··· PAGE EXTRACT ···

Nice little unassuming car, Subtle color right?

I've had the car for awhile, finally got some free time at the shop, Pushed it in, 










Pulled the intake - noticed something was kinda missing looking in the ports. 
So I pulled the Sparkplug! 









Interesting, Lets pull the whole head.










Crunchy! opcorn:

Lets find the missing pieces! 










That's one way to lighten the rotating assembly, Low cost low compression lightweight pistons right? :facepalm:










And the donor stuff now,

The new head all stripped down, Starting the cutting process, I gave the intakes a 3 angle and the exhaust a 4 angle job. Because boredom. so.. High performance beetle! lol










Fresh Cut valves!










Yay nice complete pistons and cylinder walls that still have crosshatch instead of huge gouge marks from a AWOL valve



















Great interactive cupholder. :beer::beer::beer::beer: :laugh:










And this is what happens when ya drink when doing this stuff, the engine gets a paintjob to match the car lol,










More updates to come!

···

* _TO-DO ITEM 1_
In the Beetle engine post, why did the writer pull the spark plug? Answer in one to three sentences.
* _TO-DO ITEM 2_
Carry on the Beetle engine post from where it stops, in the same chatty style.
The entries have nothing to do with the Beetle engine post.

··· EXTRACTED RECORDS ···

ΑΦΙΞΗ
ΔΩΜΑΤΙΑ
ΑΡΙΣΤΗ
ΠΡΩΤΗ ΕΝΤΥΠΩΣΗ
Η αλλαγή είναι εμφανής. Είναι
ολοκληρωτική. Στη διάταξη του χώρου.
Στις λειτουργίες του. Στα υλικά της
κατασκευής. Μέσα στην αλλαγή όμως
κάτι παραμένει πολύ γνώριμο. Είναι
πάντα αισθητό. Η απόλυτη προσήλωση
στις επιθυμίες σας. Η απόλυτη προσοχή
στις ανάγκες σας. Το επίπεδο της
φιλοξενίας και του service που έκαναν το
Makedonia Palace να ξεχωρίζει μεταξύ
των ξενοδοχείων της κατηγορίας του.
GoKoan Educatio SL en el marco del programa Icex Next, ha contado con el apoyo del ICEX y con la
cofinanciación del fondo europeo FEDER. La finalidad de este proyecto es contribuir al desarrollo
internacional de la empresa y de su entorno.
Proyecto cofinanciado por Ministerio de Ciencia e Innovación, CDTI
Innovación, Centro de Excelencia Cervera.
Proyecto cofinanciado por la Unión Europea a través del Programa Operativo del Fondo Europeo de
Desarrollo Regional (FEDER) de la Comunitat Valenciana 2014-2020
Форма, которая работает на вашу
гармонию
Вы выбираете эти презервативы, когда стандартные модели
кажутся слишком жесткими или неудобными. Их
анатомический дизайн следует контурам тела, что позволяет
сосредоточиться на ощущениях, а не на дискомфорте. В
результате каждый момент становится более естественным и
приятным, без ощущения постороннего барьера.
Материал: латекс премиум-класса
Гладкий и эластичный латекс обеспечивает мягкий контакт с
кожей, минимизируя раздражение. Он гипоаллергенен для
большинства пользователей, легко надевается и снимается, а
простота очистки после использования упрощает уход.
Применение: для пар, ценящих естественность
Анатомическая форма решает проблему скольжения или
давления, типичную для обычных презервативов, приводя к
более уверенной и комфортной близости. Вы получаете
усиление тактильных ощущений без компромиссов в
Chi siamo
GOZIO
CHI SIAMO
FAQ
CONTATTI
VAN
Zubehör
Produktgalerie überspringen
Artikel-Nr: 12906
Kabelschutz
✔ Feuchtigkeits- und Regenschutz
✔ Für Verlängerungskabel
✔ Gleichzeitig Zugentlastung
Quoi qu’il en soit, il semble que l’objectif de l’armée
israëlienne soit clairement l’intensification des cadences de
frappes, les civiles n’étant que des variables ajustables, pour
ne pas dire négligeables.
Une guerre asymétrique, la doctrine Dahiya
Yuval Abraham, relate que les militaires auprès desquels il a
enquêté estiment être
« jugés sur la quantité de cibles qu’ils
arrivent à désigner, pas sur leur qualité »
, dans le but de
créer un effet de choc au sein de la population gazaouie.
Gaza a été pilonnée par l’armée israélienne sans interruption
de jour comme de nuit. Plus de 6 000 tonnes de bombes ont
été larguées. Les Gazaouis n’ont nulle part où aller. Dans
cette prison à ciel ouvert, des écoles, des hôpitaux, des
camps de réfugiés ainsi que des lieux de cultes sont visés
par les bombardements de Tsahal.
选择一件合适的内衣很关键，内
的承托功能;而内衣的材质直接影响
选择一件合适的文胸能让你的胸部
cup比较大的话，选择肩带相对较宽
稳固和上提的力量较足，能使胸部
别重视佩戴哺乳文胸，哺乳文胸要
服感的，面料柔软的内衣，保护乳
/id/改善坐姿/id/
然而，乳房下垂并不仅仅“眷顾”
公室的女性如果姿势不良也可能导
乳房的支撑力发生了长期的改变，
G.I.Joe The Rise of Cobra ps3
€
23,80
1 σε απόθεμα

···

* _ANSWER 1_
After taking off the intake, the writer looked into the ports and noticed that something seemed to be missing. That led to pulling the spark plug to take a look.

* _ANSWER 2_
I'll be decking the head and re-assembling the head hopefully tomorrow depending on how sore I am from shoveling snow. 
Feel free to ask questions etc, I'll answer what I can.


----------



## billymade (Jan 29, 2008)

Nice job! Another New Beetle; saved from the junk yard! I have a feeling, more and more of these early 1.8Ts with timing belts breaking, will be scrapped as they not worth that much anymore. I'm sure; the fact that you are doing the work yourself, makes it more cost effective. Do you have an idea; how much you are going to spend to finish the job? Doing all the head work yourself; is another cost saver, was the original head or block salvageable or did you get another used one (the head/block; being one of the major costs of the repair)? Thanks for posting!


----------



## dillusionalmonkey (May 19, 2006)

*Continuing on...*

well, Honestly I dont know how much I'm going to be into the car for. Idc as long as I can get it back when I sell it. 
And yeah, If i didnt do the work myself this car would have hit the scrapyard.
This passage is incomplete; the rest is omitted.